Handicap et facteurs environnementaux
L’idée que le handicap appartient à la personne concernée, qu’il est une caractéristique de la personne, et par conséquent n’aurait pas à voir avec l’environnement, est profondément ancrée dans nos représentations et nos habitudes de pensée. Une professionnelle travaillant dans le secteur médico-social déplorait qu’un jeune homme, désirant passer son permis de conduire, soit bloqué pour l’épreuve de code, en raison justement des difficultés cognitives qu’il présentait : il n’arrivait pas à maitriser les connaissances requises, en tout cas pas à y répondre, parce que les diapos passaient trop vite, la formulation des questions présentait de la complexité, etc. Le tableau était ainsi présenté que c’était ce jeune homme qui avait le handicap et qu’il rencontrait ainsi des limites, un peu à la manière de « pas de bras, pas de chocolat ! ». L’idée d’une modification de l’environnement (aménagement des conditions des leçons de code, et de la passation de l’examen) ne lui était pas venue à l’esprit : s’il ne pouvait pas passer le permis, c’est qu’il était handicapé.
Dans un autre
registre, les dernières réformes du système éducatif ont laissé libre cours à
des propos d’exclusion, basés sur cette même idée que c’était la personne
handicapée qui était responsable de sa situation en raison de son handicap. Un
tel déplorait que l’on faisait souffrir les enfants autistes dans un
établissement scolaire en raison de la stridence de la sonnerie des changements
de cours ou de récréations. Et que c’était là la preuve qu’ils n’avaient pas
leur place dans l’établissement scolaire, qu’ils seraient mieux dans un milieu
spécialisé qui ne les mettrait pas en souffrance. Sans avoir le réflexe que la
souffrance, vraisemblablement réelle, pouvait être supprimée par une autre
modalité de sonnerie ou de signal. Dans un autre registre encore, on pourrait
penser que la recherche forcenée des caractéristiques biologiques ou
neurologiques de nombre de troubles participe de cette attribution à la
personne de la caractéristique du handicap, sans chercher ce qui fait
difficulté ou obstacle dans l’environnement.
Il n’y a pas que
dans la praxis (théorie et pratique, pensée et action) que l’on trouve
cet implicite, parfois masqué pourtant dans une référence à l’environnement.
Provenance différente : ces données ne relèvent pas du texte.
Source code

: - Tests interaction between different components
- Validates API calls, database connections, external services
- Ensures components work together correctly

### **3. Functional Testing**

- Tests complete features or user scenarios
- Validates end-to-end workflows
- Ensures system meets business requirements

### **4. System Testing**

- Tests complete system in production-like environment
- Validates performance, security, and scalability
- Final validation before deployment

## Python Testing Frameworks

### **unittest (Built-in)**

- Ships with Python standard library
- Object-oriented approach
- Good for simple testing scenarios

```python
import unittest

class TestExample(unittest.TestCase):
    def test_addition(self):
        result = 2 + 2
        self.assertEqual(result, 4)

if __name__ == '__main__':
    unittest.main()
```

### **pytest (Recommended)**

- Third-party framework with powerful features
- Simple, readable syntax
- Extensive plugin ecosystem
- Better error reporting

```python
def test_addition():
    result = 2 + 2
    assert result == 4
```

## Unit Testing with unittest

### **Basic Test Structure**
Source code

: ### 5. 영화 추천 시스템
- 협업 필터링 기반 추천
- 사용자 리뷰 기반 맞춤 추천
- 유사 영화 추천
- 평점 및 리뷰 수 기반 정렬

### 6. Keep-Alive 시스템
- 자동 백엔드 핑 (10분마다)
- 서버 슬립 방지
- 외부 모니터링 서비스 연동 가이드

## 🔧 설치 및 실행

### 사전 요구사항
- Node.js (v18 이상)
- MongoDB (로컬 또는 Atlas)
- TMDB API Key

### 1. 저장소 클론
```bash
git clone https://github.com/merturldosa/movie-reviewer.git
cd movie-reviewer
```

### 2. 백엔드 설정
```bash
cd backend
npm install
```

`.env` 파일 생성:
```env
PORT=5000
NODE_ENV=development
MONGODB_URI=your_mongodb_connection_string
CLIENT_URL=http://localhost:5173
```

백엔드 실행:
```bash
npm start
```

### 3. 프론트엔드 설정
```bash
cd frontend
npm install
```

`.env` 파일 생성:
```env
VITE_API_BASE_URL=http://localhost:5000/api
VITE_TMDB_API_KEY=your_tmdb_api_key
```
Tel est le cas par exemple de la définition française du handicap que l’on
trouve dans la loi du 11 février 2005.Malgré sa « modernité »
apparente, la définition pérennise l’idée que le handicap est dû (« en
raison d’une altération ») aux caractéristiques individuelles de la
personne concernée. Certes les effets sont caractérisés dans le domaine de la
« participation à la vie en société », mais la limitation
d’activité pourrait n’être comprise que comme l’exercice diminué des aptitudes
personnelles. Certes aussi l’environnement est cité « dans son
environnement », mais sans que celui-ci soit caractérisé comme un des
facteurs responsable de la situation. On ne s’étonnera donc pas que l’approche
française du handicap reste enchainée à une vision individuelle et défectologique
du handicap, empêchant de prendre en compte véritablement l’environnement, et
d’intervenir sur celui-ci.
Pour véritablement
expliquer comment une situation de handicap est produite pour une personne dans
une ou des situations de vie concernant cette personne, il faut se tourner vers
le Modèle de Développement Humain et de Processus de Production du Handicap
(MDH-PPH, 2018 RIPPH). Le handicap, ou plutôt les situations de handicap,
rencontrées par les personnes qui ont des maladies, des déficiences, des
limitations, est bien sûr dû en partie aux caractéristiques qu’elles peuvent
avoir. Mais s’il y des situations de handicap, c’est parce que l’environnement
dans lequel elles vivent n’est pas ajusté à ces caractéristiques.
L’environnement produit, en ce sens, en lien avec des caractéristiques personnelles,
des situations de handicap dans divers domaines de la vie quotidienne et
sociale. Adopter une telle démarcher ou approche est le seul moyen de sortir de
l’impasse historique qui attribue le handicap aux caractéristiques de la
personne, et de se donner des objectifs d’intervention sur l’environnement.